La déclaration universelle des Droits de l’Homme a aujourd’hui 65 ans. Mais des principes de ce document élaboré par l’Organisation des Nations-Unies, resté jusqu’à maintenant la seule référence mondiale en la matière, il ne reste pas grand chose dans certains pays, à l’image de l’Algérie.

Cet aniversaire, qui coïncide avec l’hommage planétaire rendu à Nelson Mandela, est l’occasion pour des personnalités nationales, défenseurs des Droits de l’Homme et associations de faire le bilan et le constat dans notre pays. C’est le cas de l’avocat Miloud Brahimi qui, dans une intervention accordée ce matin à la radio nationale, estime que « l’Algérie enregistre d’énormes avancées » en matière de la protection des Droits de l’Homme. Il a cité notamment « la liberté de la presse et d’opinion » qui sont, à ses yeux, en avance par rapport aux autres pays de la région. Mais l’avocat ne veut pas s’enflammer. Il donne d’autres contre-exemples : les droits de l’Homme, dit-il, c’est aussi le droit d’un chômeur de trouver un travail. Autrement dit, le compte n’y est toujours pas. « De toute façon, les Droits de l’Homme ne sont pas dissociables de la démocratisation du pays de manière générale ». Et en la matière, l’Algérie a encore du chemin à faire.

L’ONG Amnesty International fait pratiquement le même constat. « En comparant la situation d’aujourd’hui à celle des années 1990, on peut dire qu’il y a une nette amélioration », indique Hassina Oussedik, présidente de Amnesty en Algérie dans un entretien au site TSA. Mais l’organisation de défense des droits de l’Homme, relève elle aussi, des manquements. Elle met notamment en cause l’impunité qui a marqué la période des années 1990.

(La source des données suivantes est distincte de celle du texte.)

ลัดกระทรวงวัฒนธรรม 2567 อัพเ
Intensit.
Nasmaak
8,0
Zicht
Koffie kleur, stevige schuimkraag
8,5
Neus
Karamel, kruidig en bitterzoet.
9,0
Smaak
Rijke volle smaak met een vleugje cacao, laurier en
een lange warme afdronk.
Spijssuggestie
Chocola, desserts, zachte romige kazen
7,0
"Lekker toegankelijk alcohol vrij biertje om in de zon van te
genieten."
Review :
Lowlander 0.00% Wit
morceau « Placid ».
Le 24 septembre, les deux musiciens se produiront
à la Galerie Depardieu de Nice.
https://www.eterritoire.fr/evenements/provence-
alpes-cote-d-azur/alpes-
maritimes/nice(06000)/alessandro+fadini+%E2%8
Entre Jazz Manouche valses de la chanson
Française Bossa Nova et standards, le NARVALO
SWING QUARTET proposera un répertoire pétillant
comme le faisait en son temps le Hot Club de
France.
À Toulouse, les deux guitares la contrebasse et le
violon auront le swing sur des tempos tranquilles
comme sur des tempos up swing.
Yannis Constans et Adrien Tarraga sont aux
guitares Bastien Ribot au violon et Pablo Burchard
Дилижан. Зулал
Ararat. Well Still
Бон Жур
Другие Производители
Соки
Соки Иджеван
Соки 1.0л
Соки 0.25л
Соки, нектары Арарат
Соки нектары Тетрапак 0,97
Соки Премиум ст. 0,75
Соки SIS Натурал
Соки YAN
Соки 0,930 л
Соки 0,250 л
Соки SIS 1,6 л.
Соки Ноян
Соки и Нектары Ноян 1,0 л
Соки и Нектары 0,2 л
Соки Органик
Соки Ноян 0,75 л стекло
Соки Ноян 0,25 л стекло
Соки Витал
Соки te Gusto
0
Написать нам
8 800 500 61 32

Même le « défenseur officiel » des Droits de l’Homme en Algérie, Farouk Ksentini, reconnaît des «avancées » dans le dossier. Mais il concède, lui aussi, que « beaucoup de chemin reste à faire ».

Ces limites dans l’avancée des Droits de l’Homme en Algérie sont vérifiables aujourd’hui même. Deux rassemblements ont été empêchés par la police. Des organisations de défense des Droits de l’Homme ont tenté d’organiser un rassemblement devant le Palais du gouvernement. En vain. Les policiers ont violemment empêché, une nouvelle fois, les familles des disparus de la décennie noire de protester devant la Grande-Poste, à Alger. Une curieuse manière de concevoir les Droits de l’Homme, surtout le jour où le président du pays reçoit le prix national des droits de l’Homme par la Commission nationale consultative de promotion et de protection des droits de l’Homme.